Le chef du NPD, Jim Dinn, a remis en question cette approche, suggérant que le gouvernement devrait envisager des augmentations d’impôts ciblées pour les personnes à revenus élevés et les entreprises. « Les Terre-Neuviens et Labradoriens ordinaires n’ont pas créé ce déficit, pourtant ce sont eux qui en supporteront finalement le fardeau par des réductions de services ou des frais plus élevés », a déclaré Dinn lors d’une conférence de presse suivant la mise à jour.
Pour les agences de notation qui surveillent la performance fiscale de la province, la mise à jour représente un autre développement préoccupant. Moody’s avait relevé les perspectives de crédit de la province à « positives » de « stables » plus tôt cette année, mais les analystes financiers suggèrent que cette amélioration de la notation pourrait maintenant être en péril.
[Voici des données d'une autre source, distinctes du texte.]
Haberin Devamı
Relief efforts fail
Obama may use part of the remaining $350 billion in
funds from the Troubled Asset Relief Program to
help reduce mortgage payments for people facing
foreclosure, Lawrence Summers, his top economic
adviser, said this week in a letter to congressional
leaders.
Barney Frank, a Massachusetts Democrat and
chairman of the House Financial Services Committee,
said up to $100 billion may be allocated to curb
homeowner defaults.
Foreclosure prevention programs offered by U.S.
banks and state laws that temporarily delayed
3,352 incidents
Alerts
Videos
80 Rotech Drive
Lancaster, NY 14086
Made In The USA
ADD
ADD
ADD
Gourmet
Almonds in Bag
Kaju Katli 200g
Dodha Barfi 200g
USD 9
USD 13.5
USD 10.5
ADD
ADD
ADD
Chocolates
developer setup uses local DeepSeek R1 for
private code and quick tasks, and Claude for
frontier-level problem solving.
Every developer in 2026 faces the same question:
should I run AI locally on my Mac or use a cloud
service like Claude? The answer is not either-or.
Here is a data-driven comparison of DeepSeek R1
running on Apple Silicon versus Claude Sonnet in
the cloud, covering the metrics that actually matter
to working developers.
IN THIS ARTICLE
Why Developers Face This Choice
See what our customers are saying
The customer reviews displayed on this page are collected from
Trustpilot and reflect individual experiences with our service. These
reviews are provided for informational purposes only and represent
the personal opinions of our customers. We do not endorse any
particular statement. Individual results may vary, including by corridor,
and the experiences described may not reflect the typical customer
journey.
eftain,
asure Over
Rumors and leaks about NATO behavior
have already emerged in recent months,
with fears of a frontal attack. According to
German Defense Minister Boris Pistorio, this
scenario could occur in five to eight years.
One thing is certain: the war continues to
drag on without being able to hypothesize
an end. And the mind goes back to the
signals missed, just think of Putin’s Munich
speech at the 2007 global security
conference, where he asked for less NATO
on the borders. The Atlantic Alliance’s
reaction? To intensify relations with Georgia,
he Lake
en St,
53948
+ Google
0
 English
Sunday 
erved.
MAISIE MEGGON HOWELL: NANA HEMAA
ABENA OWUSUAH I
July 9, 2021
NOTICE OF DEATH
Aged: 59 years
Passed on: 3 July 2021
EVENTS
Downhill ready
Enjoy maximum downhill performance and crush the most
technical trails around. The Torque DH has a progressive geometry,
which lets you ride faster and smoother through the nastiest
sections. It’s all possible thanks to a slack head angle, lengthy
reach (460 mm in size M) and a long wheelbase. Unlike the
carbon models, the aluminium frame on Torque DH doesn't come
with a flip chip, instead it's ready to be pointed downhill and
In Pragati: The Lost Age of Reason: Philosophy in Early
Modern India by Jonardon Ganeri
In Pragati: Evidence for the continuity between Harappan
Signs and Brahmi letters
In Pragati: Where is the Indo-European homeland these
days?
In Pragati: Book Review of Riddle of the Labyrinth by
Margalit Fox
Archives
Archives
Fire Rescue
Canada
« L’ampleur de cette détérioration fiscale suscitera certainement des inquiétudes chez les créanciers« , a déclaré Patricia Hearn, analyste économique chez East Coast Financial Consultants. « Les coûts d’emprunt de la province pourraient augmenter si les agences de notation considèrent cela comme une tendance plutôt qu’un événement ponctuel. »
Alors que l’hiver s’installe à Terre-Neuve-et-Labrador, le gouvernement Furey fait face à des choix difficiles avant le budget du printemps. Avec des revenus pétroliers de plus en plus peu fiables et des défis démographiques persistants, la pression monte pour une réévaluation plus fondamentale du cadre fiscal de la province.
Pour l’instant, Coady insiste sur le fait qu’aucune correction majeure de cap n’est nécessaire. « Nous avons traversé des tempêtes fiscales auparavant », a-t-elle déclaré, « et nous naviguerons à travers celle-ci avec la même résilience que les Terre-Neuviens et Labradoriens ont toujours montrée. »
Reste à voir si cet optimisme est justifié – ou simplement un positionnement politique avant des décisions difficiles à venir – alors que les défis fiscaux de la province s’approfondissent.